ADASDriver Behavior

Volvo Cars to deploy in-car cameras and intervention to address intoxication, distraction and speeding

Volvo Cars, revealing a new step in its ambitions to end fatalities in its cars, has announced that it will deploy in-car cameras and intervention against intoxication, distraction.

According to the company, speeding, intoxication, and distraction are primary areas of concern for traffic safety and constitute the main ‘gaps’ towards Volvo Cars’ vision of a future with zero traffic fatalities.

The company aims to address intoxication and distraction by installing in-car cameras and other sensors that monitor the driver and allow the car to intervene if a clearly intoxicated or distracted driver does not respond to warning signals and is risking an accident involving serious injury or death.

That intervention could involve limiting the car’s speed, alerting the Volvo on Call assistance service and, as a final course of action, actively slowing down and safely parking the car.

Examples of such behavior include a complete lack of steering input for extended periods of time, drivers who are detected to have their eyes closed or off the road for extended periods of time, as well as extreme weaving across lanes or excessively slow reaction times.

Introduction of the cameras on all Volvo models will start on the next generation of Volvo’s scalable SPA2 vehicle platform in the early 2020s.
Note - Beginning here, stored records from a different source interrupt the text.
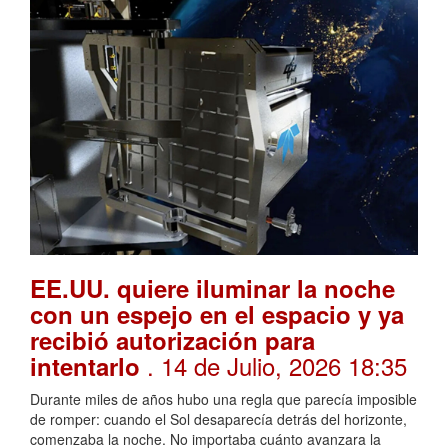
EE.UU. quiere iluminar la noche
con un espejo en el espacio y ya
recibió autorización para
. 14 de Julio, 2026 18:35
intentarlo
Durante miles de años hubo una regla que parecía imposible
de romper: cuando el Sol desaparecía detrás del horizonte,
comenzaba la noche. No importaba cuánto avanzara la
Details on the exact amount of cameras and their positioning in the interior will follow at a later stage.

The company has also decided to limit the top speed on all its cars to 180 kph from model year 2021, in order to send a strong signal about the dangers of speeding.

Volvo Cars has also revealed the Care Key, which allows drivers to impose limitations on the car’s top speed on all cars from the model year 2021, before lending their car to others.